13th President of Wesleyan University
- In office 1970 – July 31, 1988
- Preceded by: Edwin Etherington
- Succeeded by: William Chace

Personal details
- Born: Colin Goetze Campbell November 3, 1935 New York
- Died: June 21, 2024 (aged 88) Bluffton, South Carolina
- Spouse: Nancy Nash
- Parent(s): Joseph Campbell Marjorie Goetze Campbell
- Education: Cornell University Columbia Law School

= Colin G. Campbell =

American academic administrator (1935–2024)

Colin Goetze Campbell (November 3, 1935 – June 21, 2024) was an American who served as the thirteenth president of Wesleyan University and the President of the Rockefeller Brothers Fund and the Colonial Williamsburg Foundation.

==Early life==
He was the son of Joseph Campbell and the former Marjorie Louise Goetze. His father was the 4th comptroller general of the United States and his mother served as president of the board of governors for the Mansfield Training School. His parents divorced and his father remarried to artist and philanthropist Dorothy Stokes Bostwick, the daughter of Albert Carlton Bostwick and granddaughter of Standard Oil founding shareholder, Jabez A. Bostwick.

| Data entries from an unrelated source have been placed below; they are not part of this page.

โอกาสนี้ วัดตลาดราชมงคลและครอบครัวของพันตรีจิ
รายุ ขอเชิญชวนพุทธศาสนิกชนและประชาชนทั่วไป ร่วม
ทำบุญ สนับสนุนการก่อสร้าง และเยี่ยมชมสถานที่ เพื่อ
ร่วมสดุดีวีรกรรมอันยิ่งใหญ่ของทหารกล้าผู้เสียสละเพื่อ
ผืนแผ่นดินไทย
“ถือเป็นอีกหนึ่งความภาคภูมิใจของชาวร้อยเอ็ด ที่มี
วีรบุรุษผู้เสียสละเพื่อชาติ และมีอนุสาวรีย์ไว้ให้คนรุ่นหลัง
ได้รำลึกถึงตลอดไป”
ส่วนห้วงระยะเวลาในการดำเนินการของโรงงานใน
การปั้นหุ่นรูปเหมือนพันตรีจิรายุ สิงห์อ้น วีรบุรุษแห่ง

Campbell attended Cornell University, where he served as the chairman of the Orientation Executive Committee and on the Willard Straight Hall Board of Managers. He was also elected to the Sphinx Head Society in his senior year, before graduating in 1957. Campbell went on to earn a law degree from Columbia Law School in 1961.

==Career==
Campbell worked at the American Stock Exchange prior to becoming the executive vice president and administrative vice-president of Wesleyan University in order to fulfill his lifelong interest in serving the public good. In 1970, after Edwin Etherington left Wesleyan to make an unsuccessful run for the United States Senate as a Republican candidate from Connecticut, Campbell was elected as the university's thirteenth, and youngest, president. He served as president of the university until 1988 when he was succeeded by William Chace, the former vice provost of Stanford University.

Campbell left Wesleyan on July 31, 1988, to join the Rockefeller Brothers Fund, a nonprofit charitable organization. He latterly served as the Chairman Emeritus of the Colonial Williamsburg Foundation.

==Personal life==
Campbell was married to Nancy Nash, who later served as chair of the National Trust for Historic Preservation. Together, they had four children. Campbell died on June 21, 2024, at the age of 88.